Quoted passage ▸
==============================

UP and MP have shown that there is money in the states, but its people remain poor, Per capita income can be artificially kept at low levels, by exploiting farmers.
For instance, UP could easily have encouraged milk cooperatives, thus ensuring that dairy farmers got Rs 26 per litre of milk, instead of Rs18 (or lower) that middlemen offer them currently. The basic cost of maintaining cattle is around Rs 14 a litre. At Rs 18, the farmer gets a surplus of barely Rs 4 a litre. At Rs 26, his income would have trebled. But the farmer’s income is kept low by ensuring that well-managed milk cooperatives do not take roots. Bihar has begun promoting milk cooperatives. Not UP or MP.

==============================

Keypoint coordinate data
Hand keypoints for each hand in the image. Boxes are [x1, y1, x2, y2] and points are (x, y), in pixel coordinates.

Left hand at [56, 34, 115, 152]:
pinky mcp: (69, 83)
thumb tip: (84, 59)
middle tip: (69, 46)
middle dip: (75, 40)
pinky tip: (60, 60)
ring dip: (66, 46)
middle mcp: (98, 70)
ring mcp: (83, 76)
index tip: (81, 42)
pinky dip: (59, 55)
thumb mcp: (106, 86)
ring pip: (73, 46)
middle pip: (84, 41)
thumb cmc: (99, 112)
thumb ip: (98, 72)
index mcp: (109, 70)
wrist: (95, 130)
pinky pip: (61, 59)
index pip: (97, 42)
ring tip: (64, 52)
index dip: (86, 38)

==============================

Exercise brief ▸ Give again the exact words of the quoted passage on milk cooperatives, starting with "For instance, UP" and going on through "Not UP or MP.". Rely only on the text to do what is asked.

Response to this task ▸
For instance, UP could easily have encouraged milk cooperatives, thus ensuring that dairy farmers got Rs 26 per litre of milk, instead of Rs18 (or lower) that middlemen offer them currently. The basic cost of maintaining cattle is around Rs 14 a litre. At Rs 18, the farmer gets a surplus of barely Rs 4 a litre. At Rs 26, his income would have trebled. But the farmer’s income is kept low by ensuring that well-managed milk cooperatives do not take roots. Bihar has begun promoting milk cooperatives. Not UP or MP.